Are these reforms needed? Absolutely. General practice is facing ever increasing demand on its services. Last year’s Primary Care Workforce Commission, chaired by the eminent Professor Martin Roland, reported that the demands on general practice have increased significantly.
Crunching the numbers
Test results dealt with in general practice have tripled between 2003 and 2013 and people with complex prescription regimes have more than doubled between 1995 and 2010. At the same time, investment in GPs has fallen relative to hospital consultants, with the number of GPs increasing between 2003 and 2014 by 14 per cent compared to a rise of 48 per cent in hospital consultants.

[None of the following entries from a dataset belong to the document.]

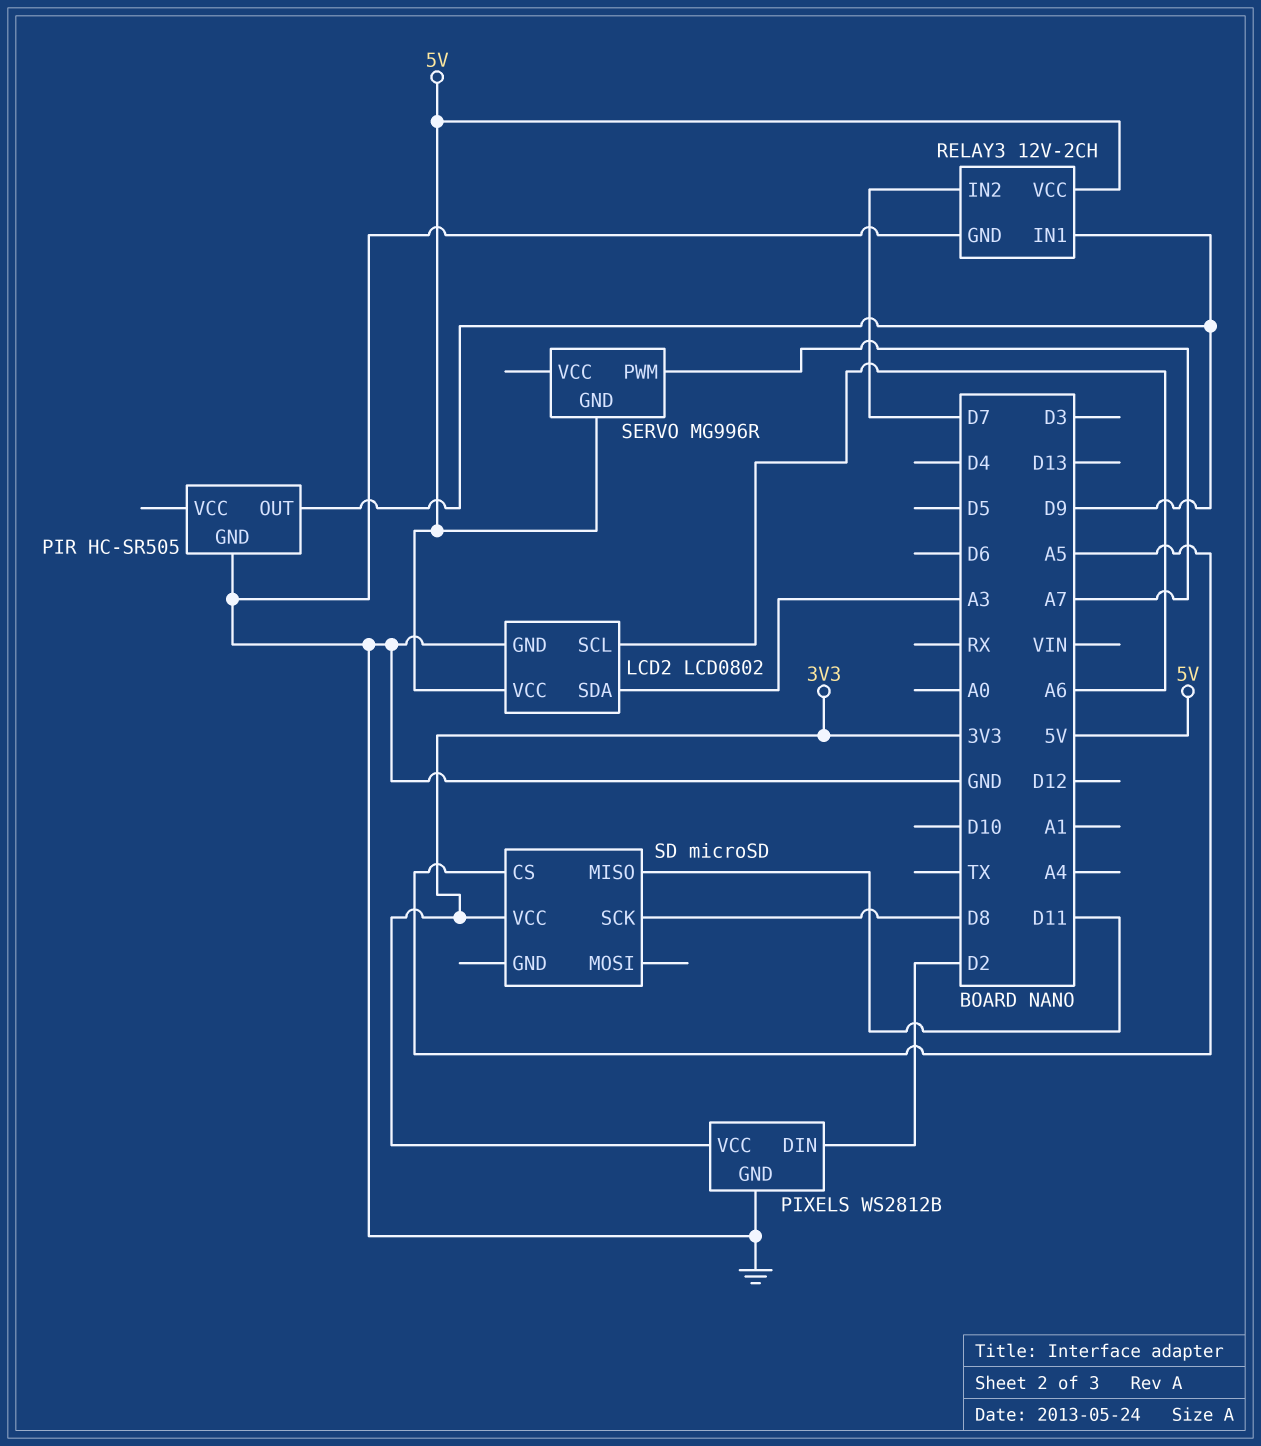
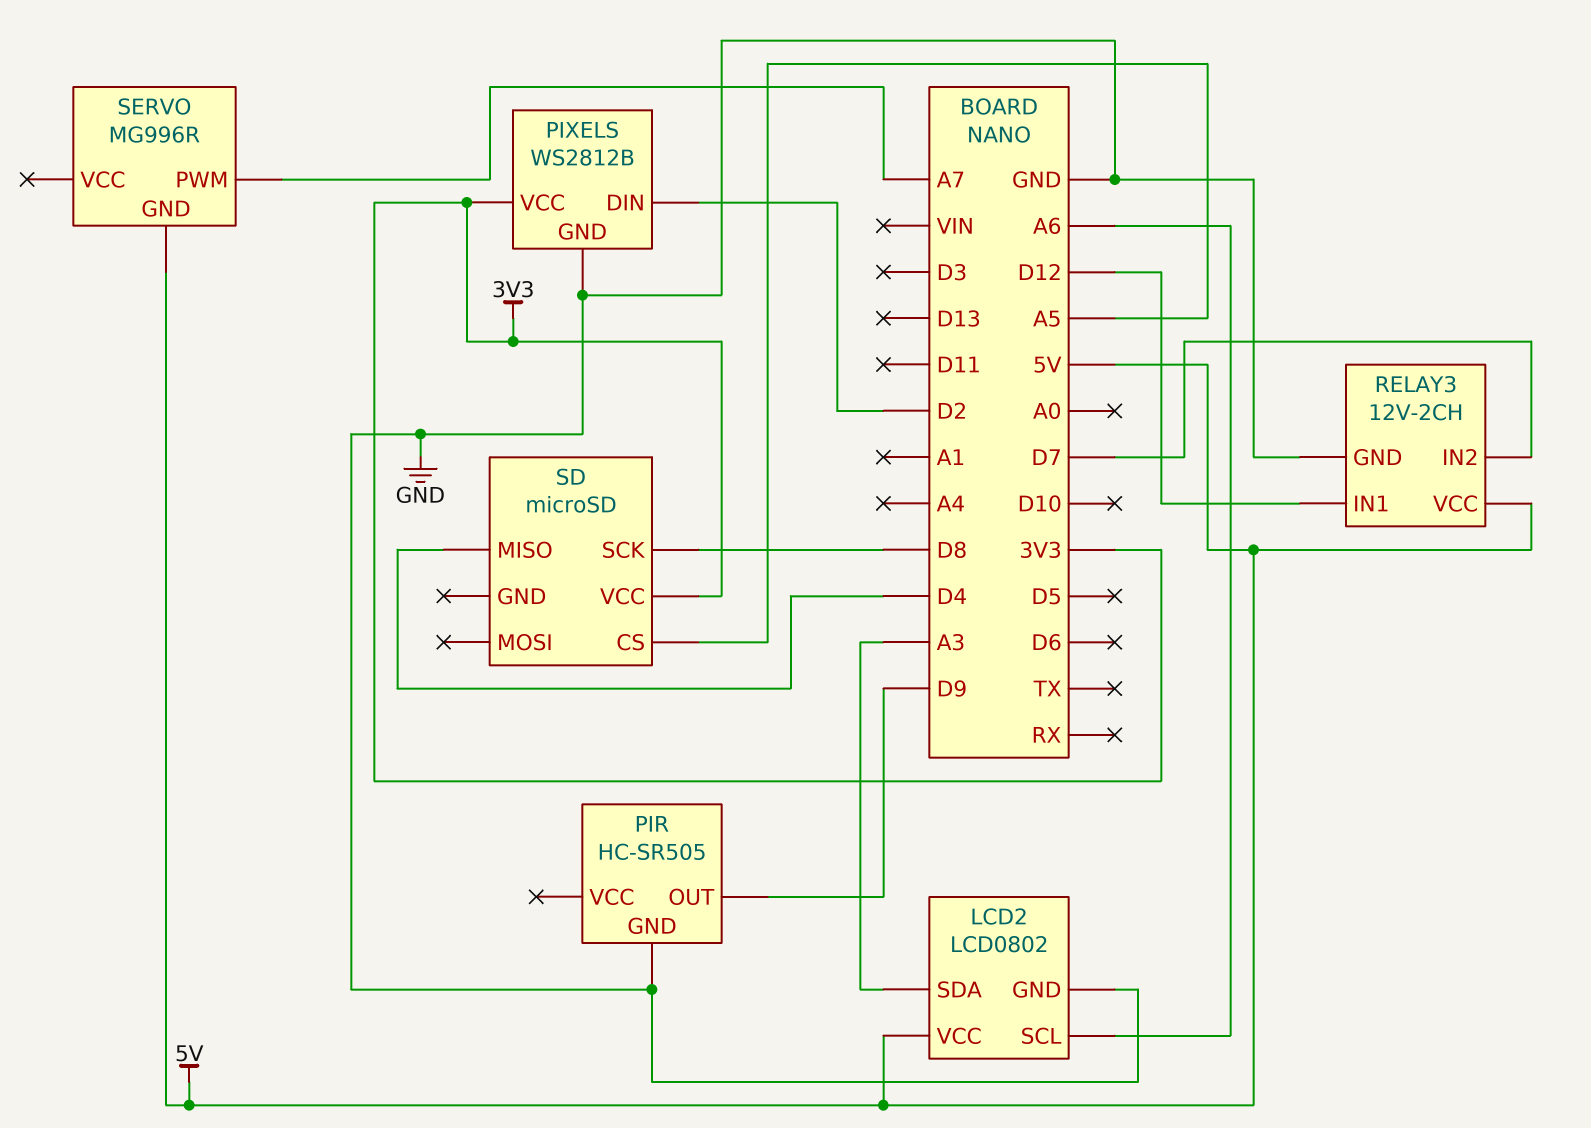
RELAY3 pin IN1: D9 -> D12
SD pin MISO: D11 -> D4

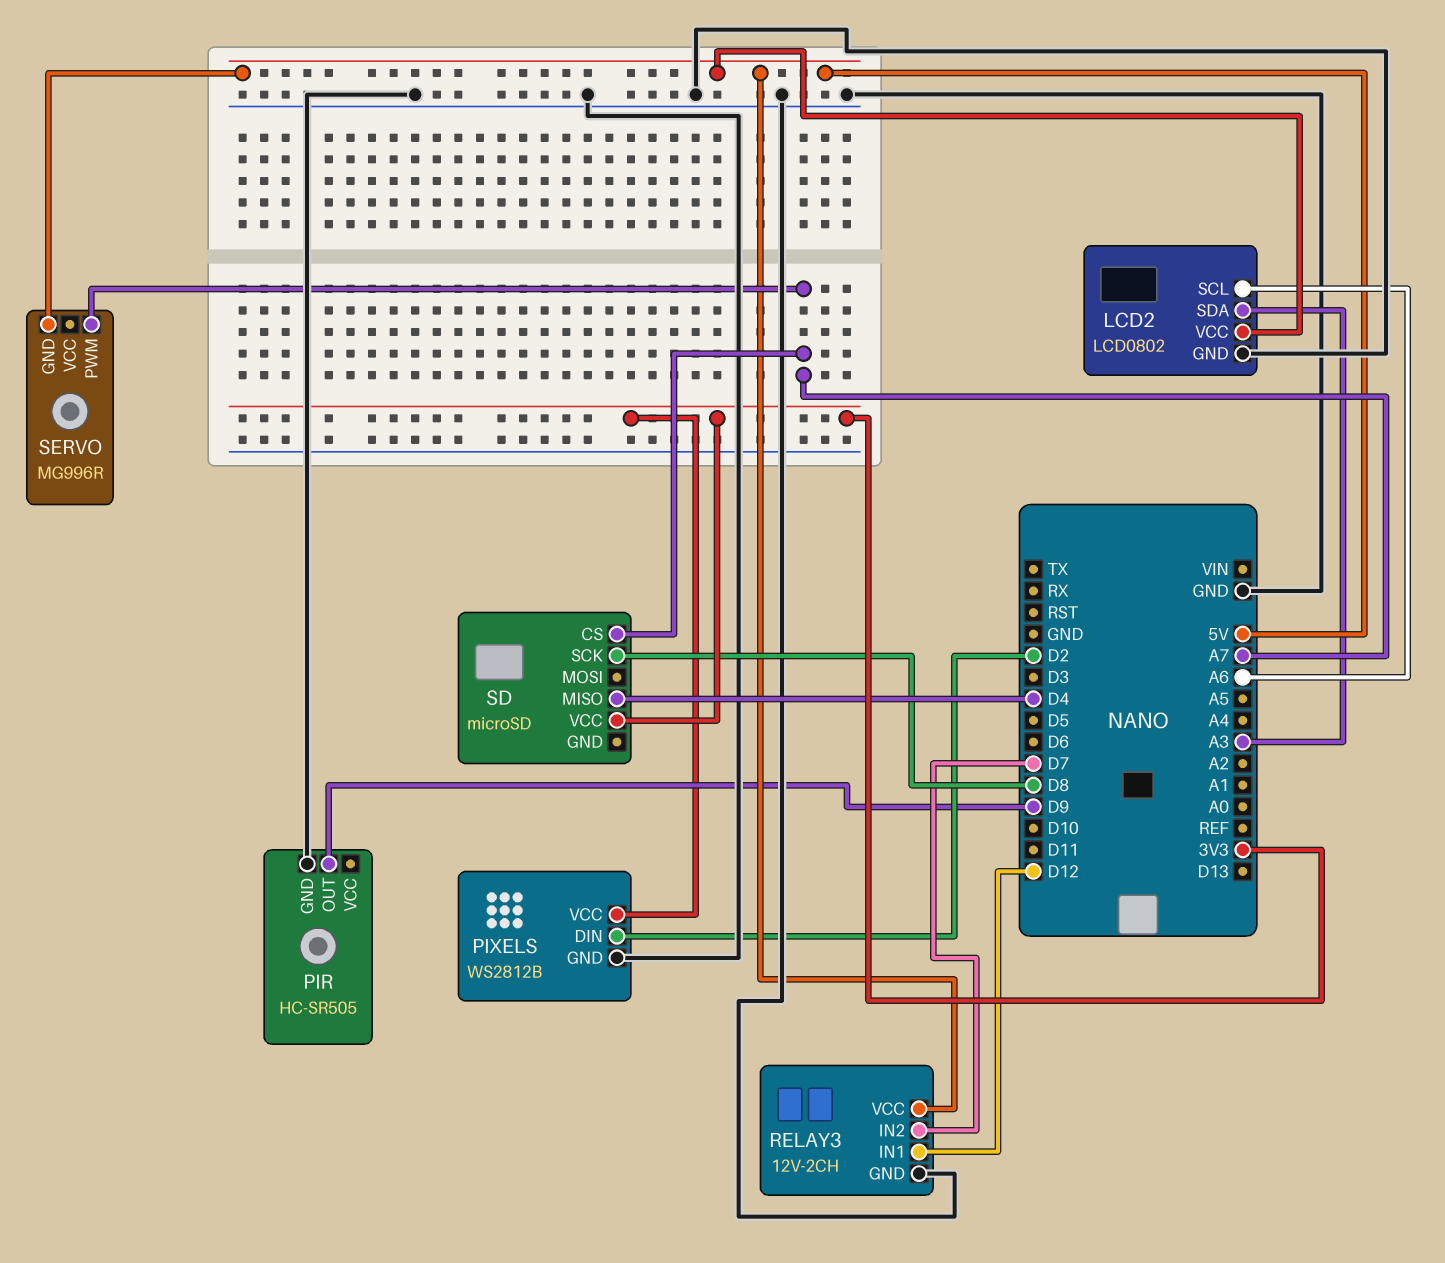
SD pin CS: A5 -> A7

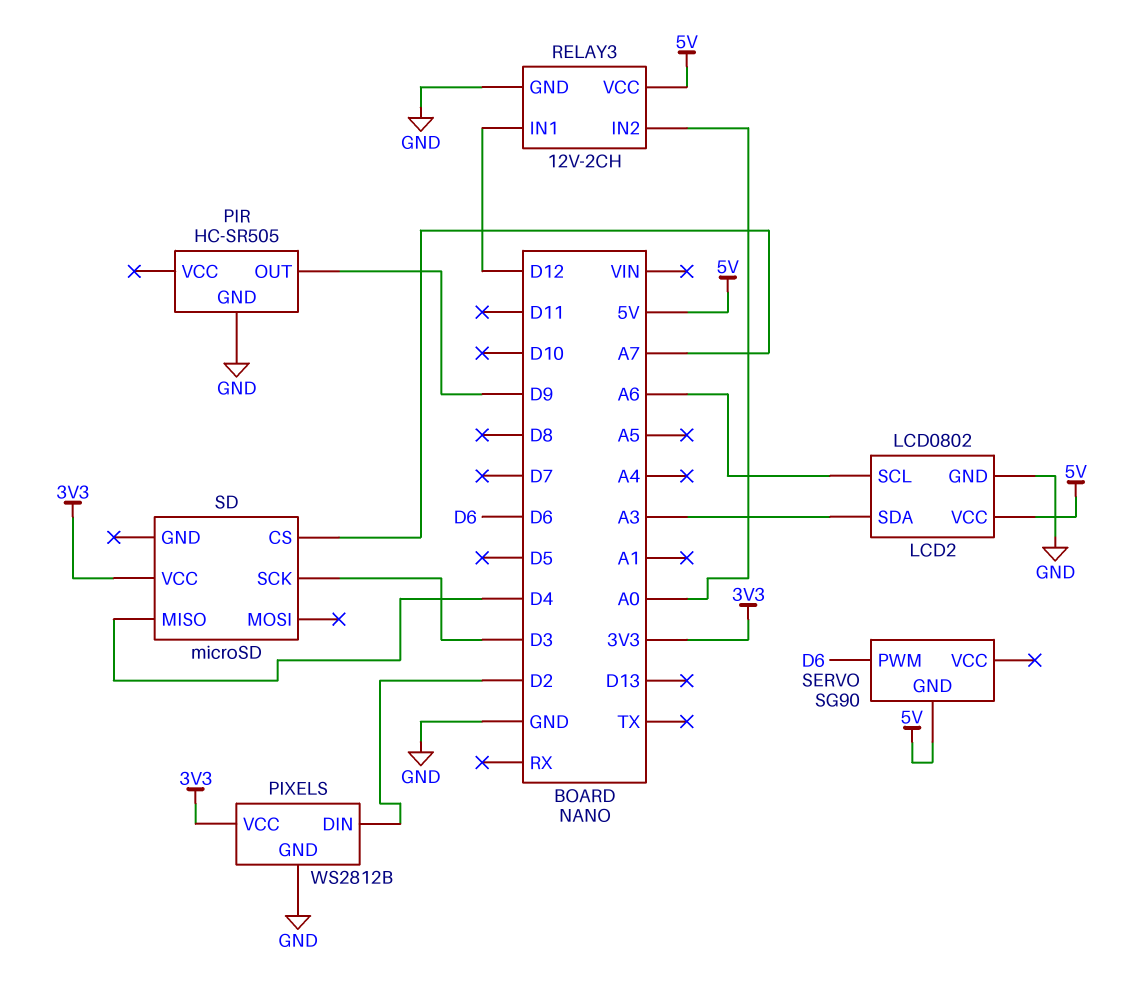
RELAY3 pin IN2: D7 -> A0
SD pin SCK: D8 -> D3
SERVO: MG996R -> SG90
SERVO pin PWM: A7 -> D6

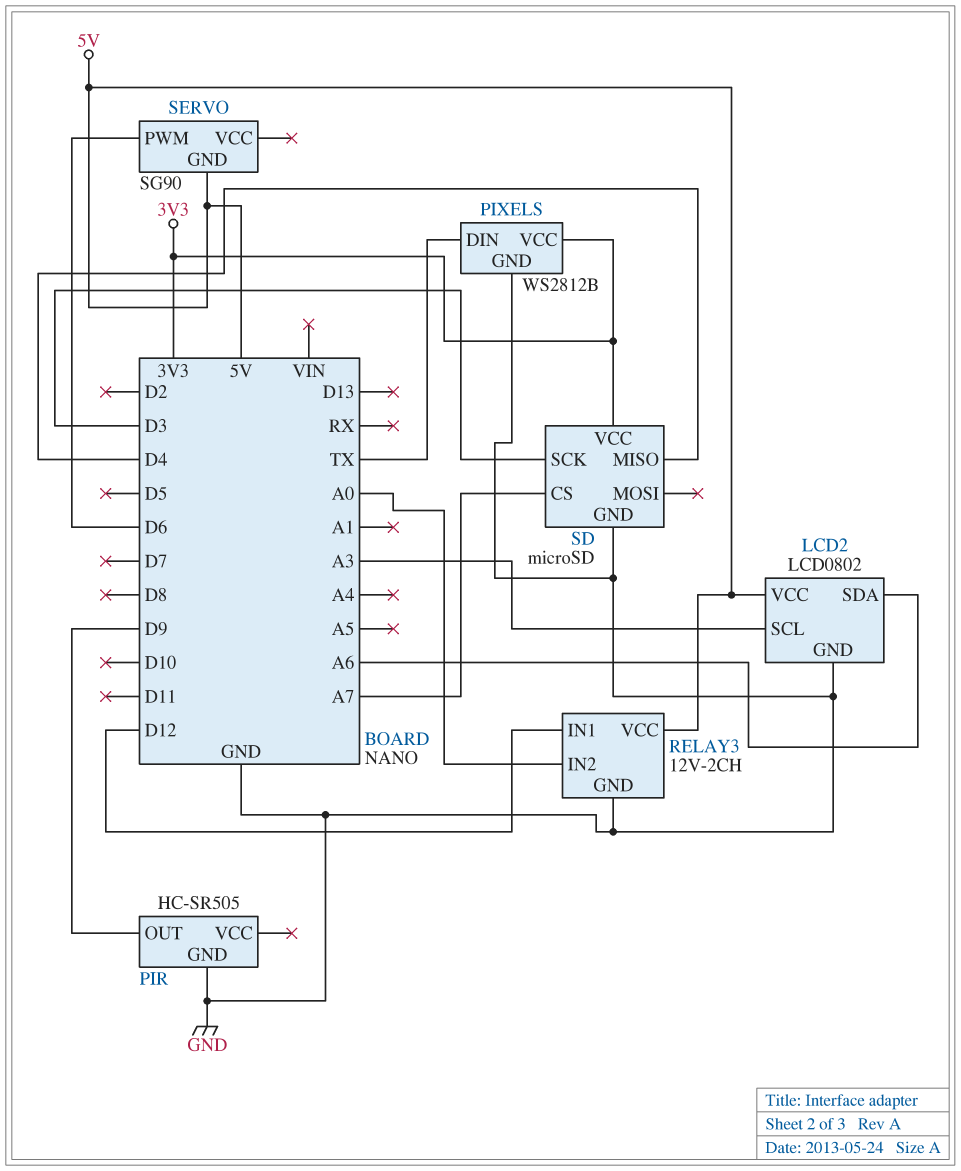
LCD2 pin SCL: A6 -> A3
LCD2 pin SDA: A3 -> A6
PIXELS pin DIN: D2 -> TX
SD pin GND: none -> GND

The wider transformation of the NHS, and its long term financial sustainability, cannot be achieved without primary care at its centre
In fact, the number of GPs per head of population has actually declined since 2009 and 8 per cent of GP positions and 12 per cent of GP training places remain vacant. More worryingly, fewer than 20 per cent of foundation doctors say that general practice is their first choice of career.

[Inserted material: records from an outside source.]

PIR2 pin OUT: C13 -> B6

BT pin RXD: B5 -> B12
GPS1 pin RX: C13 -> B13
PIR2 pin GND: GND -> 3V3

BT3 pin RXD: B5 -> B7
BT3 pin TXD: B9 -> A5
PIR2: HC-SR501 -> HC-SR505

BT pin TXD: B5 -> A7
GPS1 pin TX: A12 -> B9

Perhaps unsurprisingly, the seventh National GP Worklife Survey in 2013 reported increasing levels of workload and the highest stress levels since the survey began.
But the reinvigoration of general practice is important from a broader perspective, too. The wider transformation of the NHS, and its long term financial sustainability, cannot be achieved without primary care at its centre.
Local Sustainability and Transformation Plans will all be propped up by ambitions to reduce unnecessary admissions to hospital, stronger health promotion and disease prevention, and faster discharge into supported community environments. None of this can be achieved with a weary general practice sector losing its most experienced members to early retirement.
Different sides of the same coin
Therefore, the GP Forward View and a sustainable NHS are very much linked. This new package of support will provide a helping hand to those GP leaders (in CCGs, Vanguards and Pioneer sites) who are trying to create a new vision of care with general practice at its centre.They currently face the risk of becoming detached from an increasingly demoralised army.
But the implementation challenge should not be underestimated. As Arvind Madan, Director of Primary Care at NHS England and an author of the Forward View, makes clear the solution to the current problem lies in a mixture of investment and reform. More money to provide the same thing is not on offer and changing the skill mix in primary care is key. So there is much to do within general practice to realise expectations.
The aim (and the claim) is that the Forward View will sit alongside earlier reforms of note as watersheds in general practice – such as the 1990 GP contract that led to widespread development of primary care nursing teams, or the introduction of the Quality and Outcomes Framework which accelerated the implementation of structured disease management.
This new package of support will provide a helping hand to those GP leaders who are trying to create a new vision of care with general practice at its centre
Towards a sustainable future
While ambitious, this does not seem far-fetched. If successful, the Forward View will enable GPs to focus on complex patients, will see pharmacists and other professionals as an integrated part of the primary care team and will revolutionise the ways in which patients and primary care communicate through new technology.
If GPs are facing challenging reform, so too may be patients
But these reforms also present potential challenges for patients. The national evaluation of integrated care pilots carried out on behalf of the Department of Health by EY and Rand Europe offers some insight here.
The impact of more proactive coordinated care for people with long term conditions led to some surprising falls in patient satisfaction, at a time when clinical staff believed that they were offering better clinical care. The hypothesis is that a new style of care, with a better variety of skills, can be perceived as a loss of continuity by patients. If GPs are facing challenging reform, so too may be patients.